I’ll make a stock out of the prawn heads and shells. I’ve done something similar before when making the sauce for Jamie Oliver’s Prawn Linguine.
So I fry the prawn heads and shells with some onion, garlic, fennel and celery. I add wine and let it reduce before adding a tin of plum tomatoes and the same amount of water. The sauce bubbles away for about 15 minutes before I blend it and pass it through a sieve.
With hindsight, I should have blended it in batches rather than filling up the food processor. I had to take a short pause to clear up the tomatoey prawn juice that was dripping off my kitchen counter.
The rest is easy. I parboil some new potatoes and then add them to the sauce, along with more sliced fennel, to cook and then for the last few minutes add the pieces of gurnard and peeled prawns.
Gurnard apparently is quite a traditional fish to use in a stew. Italian chefs cook the sauce with gurnard and then blitz it smooth, like I did with the prawns. They would then add other fish fillets in pieces.
But I think the gurnard is delicious and deserves to be the star of the show. Plus now I’ve only got two more fillets to eat from my Fresh Cornish Fish order before I’ve officially run out.
The stew makes a brilliant dinner. Topped with samphire and lots of saffron aioli, plus chunks of crusty homemade sourdough to dunk into the broth.
My first, and definitely not my last, homemade fish stew.
I think it might be time for another fish delivery…
Fish Stew with Saffron Aioli
- 8 shell on raw king prawns
- 2 gurnard fillets
- 1 bulb fennel
- 2 cloves garlic
- 1 large onion
- 1 celery stick
- 1 tin plum tomatoes
- 175 ml dry white wine
- 10 small new potatoes, or a few larger ones cut into chunks
- 1 handful samphire
- ½ lemon
- olive oil
- 1 egg yolk
- mild olive oil or rapeseed oil
- ½ lemon
- 1 garlic clove
- 1 pinch saffron
- Peel the prawns, keeping the heads and shells, and devein.
- Add some oive oil to a deep, heavy based saucepan and add the prawn heads and shells. Fry on a medium heat.

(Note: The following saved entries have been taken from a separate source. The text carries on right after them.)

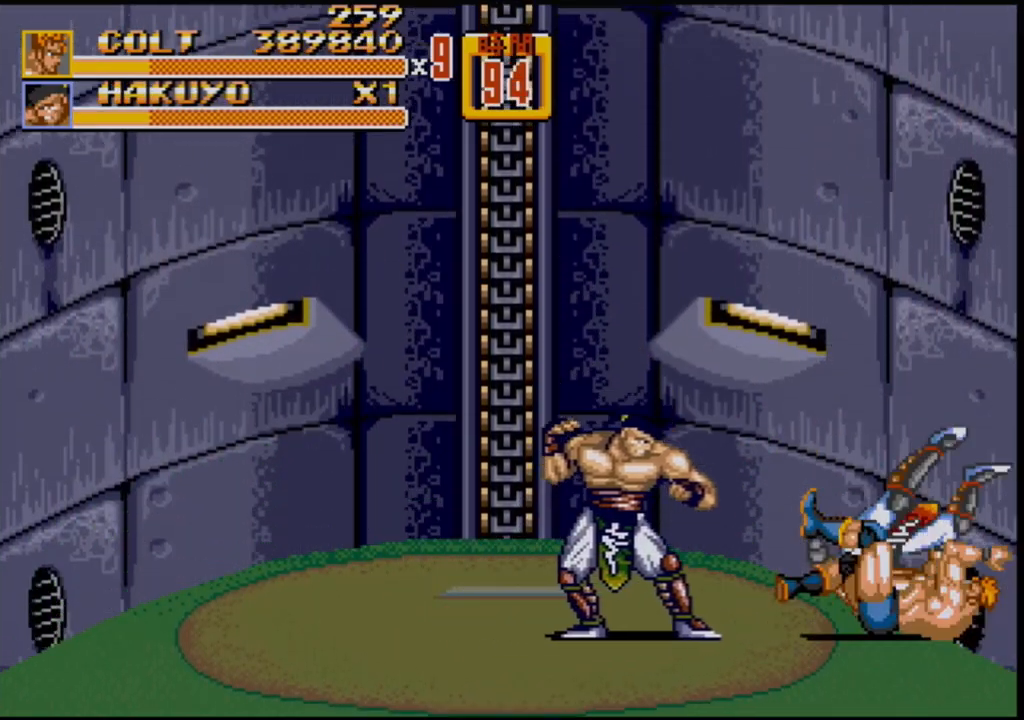
{"buttons": [], "events": [[33, "B", "up"], [350, "C", "down"], [483, "C", "up"]]}
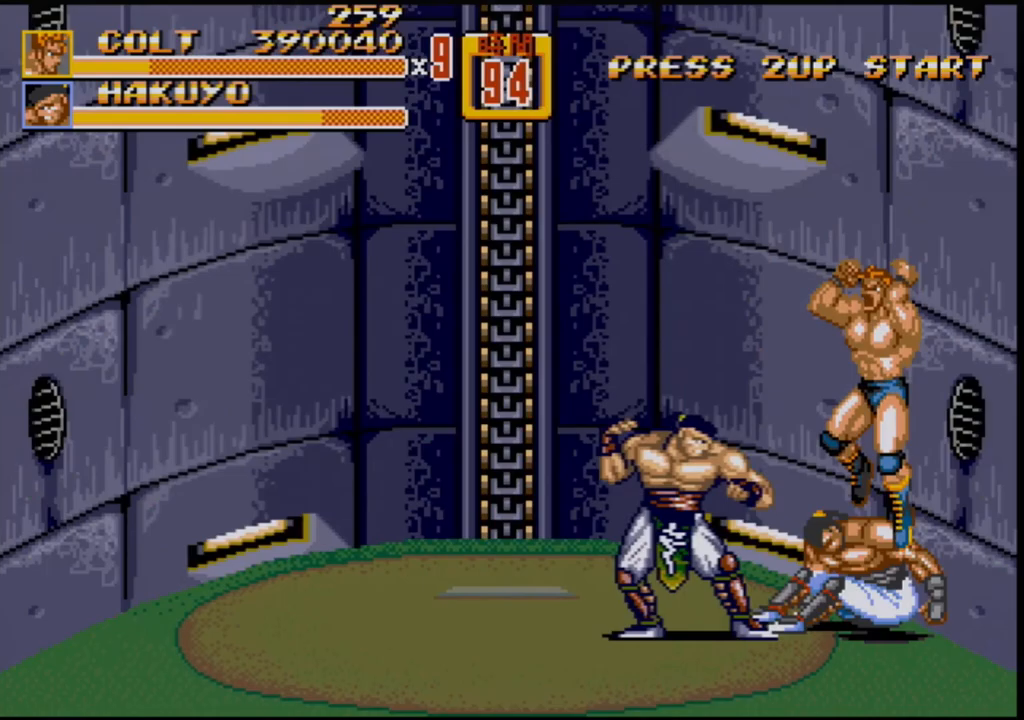
{"buttons": ["B"], "events": [[317, "B", "down"], [367, "B", "up"], [433, "B", "down"], [467, "B", "up"], [500, "B", "down"]]}
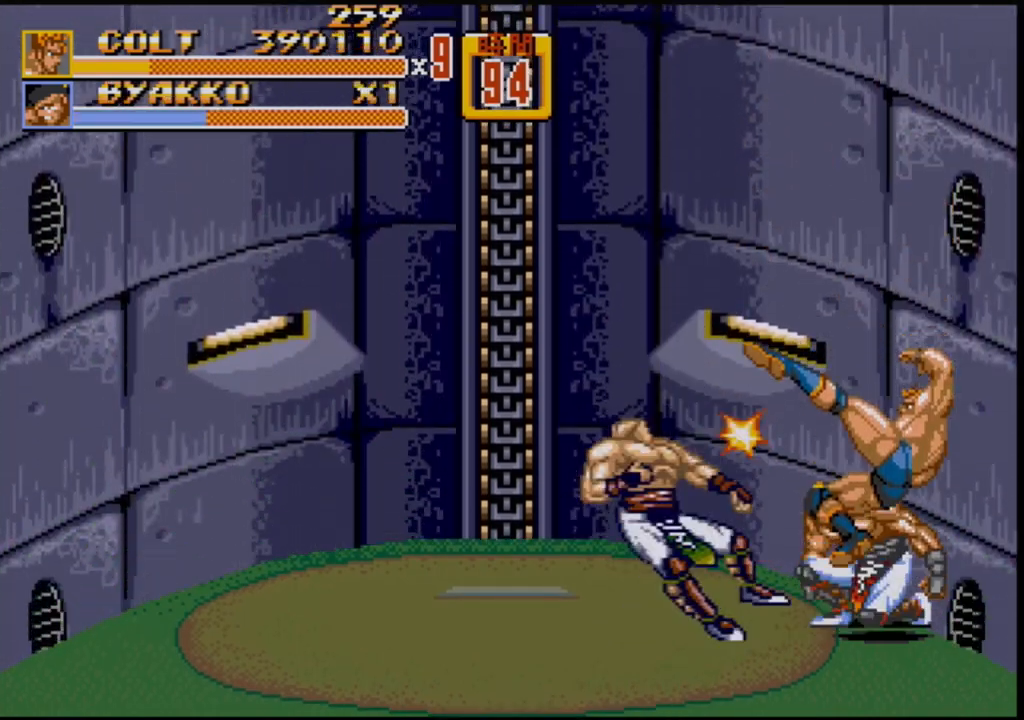
{"buttons": ["DPAD_LEFT"], "events": [[100, "B", "up"], [133, "B", "down"], [217, "B", "up"], [283, "DPAD_LEFT", "down"], [300, "DPAD_LEFT", "up"], [433, "DPAD_LEFT", "down"]]}
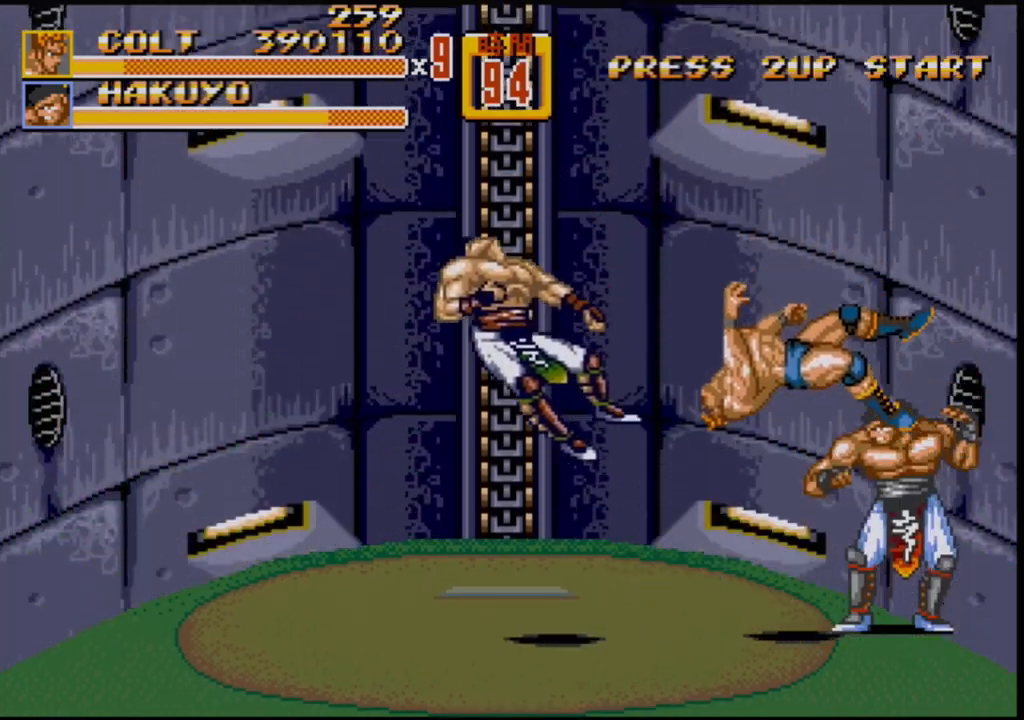
{"buttons": [], "events": [[83, "DPAD_LEFT", "up"]]}
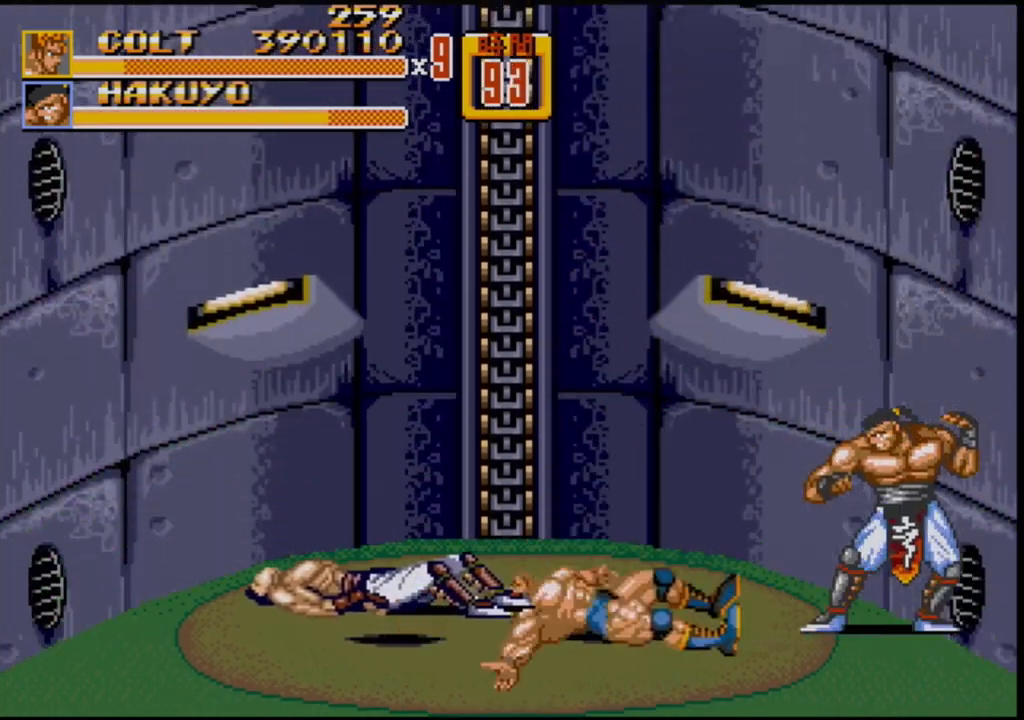
{"buttons": [], "events": []}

- Roughly chop a garlic clove, half the fennel, the celery stick and half the onion. Add to the pan with the prawn shells and cook until the veg starts to soften. Add the white wine and let it bubble away. Then add the tinned plum tomatoes and a tin of water. Bring to the boil and then gently simmer for 15-20 minutes.
- In batches add the prawn shells and sauce to a blender and blitz until qute smooth. Pass though a fine seive. Discard the solids and keep the sauce to one side.
- Wipe clean the saucepan and put back on the heat with some more olive oil. Finely slice the rest of the onion and fennel and the remaining garlic bulb. Add to the pan and sweat gently for about 10 minutes.
- Meanwhile par boil you new potatoes in salted boiling water for about 10 minutes. Then drain the potatoes and add them to the vegetables. Pour the sauce into the pan and let it bubble until the potatoes are almost cooked.
- Cut each gurnard fillet into large chunks. Add to the pan with the prawns. Cook for 4-5 minutes until the prawns are pink and the fish is opaque and flaky.
- Cook the samphire in salted boiling water for 2 minutes. Dish up the stew and top with samphire, a squeeze of lemon juice and saffron aioli. Serve with crusty bread.
- Add a pinch of saffron to a small glass and pour over a tiny amount of boiling water. Leave for five minutes.
- Add an egg yolk to a bowl and whisk. Slowly start to dribble in the oil until the mixture gets really thick. Now add a squeeze of lemon juice which will make the sauce thinner. Add a little more oil until you have the consistency you want.
- Peel and crush the garlic and add it to the sauce. Add the saffron strands and the saffron water. Mix and season to taste. Ideally leave to infuse for a couple of hours before serving. It keeps well in the fridge for a couple of days.